## Passage provided
+ + + + +

Storytelling in Business Presentations: How to Influence, Inspire and Connect

 

girl reading story under blanket on tablet

Storytelling in business presentations has the power to transform the way we influence others. Every one of us carries stories filled with insight, emotion, and lived experience. Stories that can inspire, persuade, and connect on a level that information alone never will.

In a world overflowing with noise and distraction, your audience needs more than data, they need meaning.

Information Isn’t Enough

People can read information for themselves, such as emails, reports, dashboards, messages, and notifications; we are all drowning in data. Information matters, but there is a better way to share it: combining the intellectual with the emotional.

Storytelling is the most effective way to help people learn, connect, and engage with any important message. It turns information into insight and insight into action.

Why Storytelling Moves People

When you stand up to speak in a business setting, your audience already knows your name and your role. Before you say a word, they’re silently asking two questions:

Who are you really?

Why are you here?

In other words, what do you have to say that’s important enough to justify this presentation instead of an email?

Most of us have endured presentations where speakers simply “dumped” information on us. Today’s audiences are wiser; they want to know whether they can trust you and whether your message matters.

A well-told story helps them decide.

Facts alone rarely change minds, whereas facts wrapped in story create context, meaning, and emotional resonance.

How to Use Storytelling in Business Presentations

Here are five essential tools every presenter can use to bring their stories to life.

  1. Use Your Hands

Trying to tell a story without using your hands is like trying to cross the Atlantic on a bicycle,

You don’t need to wave your arms wildly. Subtle, intentional gestures are powerful:

  • Show “big” with your hands when something is big
  • Show “tiny” when something is tiny
  • Let your hands tremble when you describe being nervous
  • Mimic actions such as a phone call, opening a door, or signing a document

Your hands help your audience see what you’re saying.

  1. Use Your Face

We’ve all asked someone what’s wrong and heard “nothing,” even though their face told the truth.

If your facial expression contradicts your words, your story loses credibility.

When you tell a story, relive it:

  • If you were happy, look happy
  • If you were angry, look angry
  • If you were confused, excited, sad, or disappointed, show it

Your face communicates emotion faster than any sentence ever could.

  1. Use Your Body

If your story involves two characters, use your body to differentiate them.

+ + + + +

## Records from a dataset

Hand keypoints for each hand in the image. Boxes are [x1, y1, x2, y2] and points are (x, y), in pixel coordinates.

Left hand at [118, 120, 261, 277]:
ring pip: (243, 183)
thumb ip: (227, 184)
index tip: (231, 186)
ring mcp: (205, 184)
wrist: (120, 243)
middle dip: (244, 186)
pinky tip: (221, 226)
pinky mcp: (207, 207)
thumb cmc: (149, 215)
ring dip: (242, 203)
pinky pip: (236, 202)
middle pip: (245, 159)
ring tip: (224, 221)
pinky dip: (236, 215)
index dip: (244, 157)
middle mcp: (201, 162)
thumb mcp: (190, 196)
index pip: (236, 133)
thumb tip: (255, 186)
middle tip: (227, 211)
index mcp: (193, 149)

+ + + + +

## Work instructions
1. Name every kind of information that the storytelling article says people can read for themselves.
2. Decide whether each statement agrees with the storytelling article, and quote the words that settle it: (a) Before a speaker begins, the audience already knows the speaker's name and role. (b) The article advises presenters to wave their arms wildly. (c) According to the article, facts alone usually change minds.
3. Carry on the article about storytelling in business presentations from the point where it stops.

## Answers by item number
1. emails, reports, dashboards, messages, notifications

2.
(a) Yes: "your audience already knows your name and your role."
(b) No: "You don’t need to wave your arms wildly."
(c) No: "Facts alone rarely change minds"

3.
  • When you speak as the first character, be the first
  • When you respond as the second, be the second

This doesn’t require theatrical acting. Small shifts in posture, head position, or stance can bring the moment to life.

You can be the concerned parent and the disengaged teenager; you can also be the anxious employee and the sullen boss.

Your body helps your audience step into the scene with you.

  1. Use Your Voice

Most presenters use only a fraction of their vocal range, which is a missed opportunity, because your voice is one of your greatest storytelling tools.

You can:

  • Raise or lower your volume
  • Shift your tone
  • Change your pitch
  • Speed up to energise
  • Slow down to emphasise
  • Pause to create suspense or reflection

Your voice can become the autocratic boss, the angry customer, the overexcited teenager, or the belligerent mother-in-law.

One caution: If you’re not good at accents, don’t attempt them.

  1. Use Your Memory

The best storytellers don’t just tell a story; they relive it.

Most people underestimate their memory, but when you revisit a moment with detail and emotion, your audience experiences it with you.

To influence others, they must trust you and feel comfortable with you.
A well-told story shows them that you are just like them, human, relatable, real.

Facts inform, and stories connect.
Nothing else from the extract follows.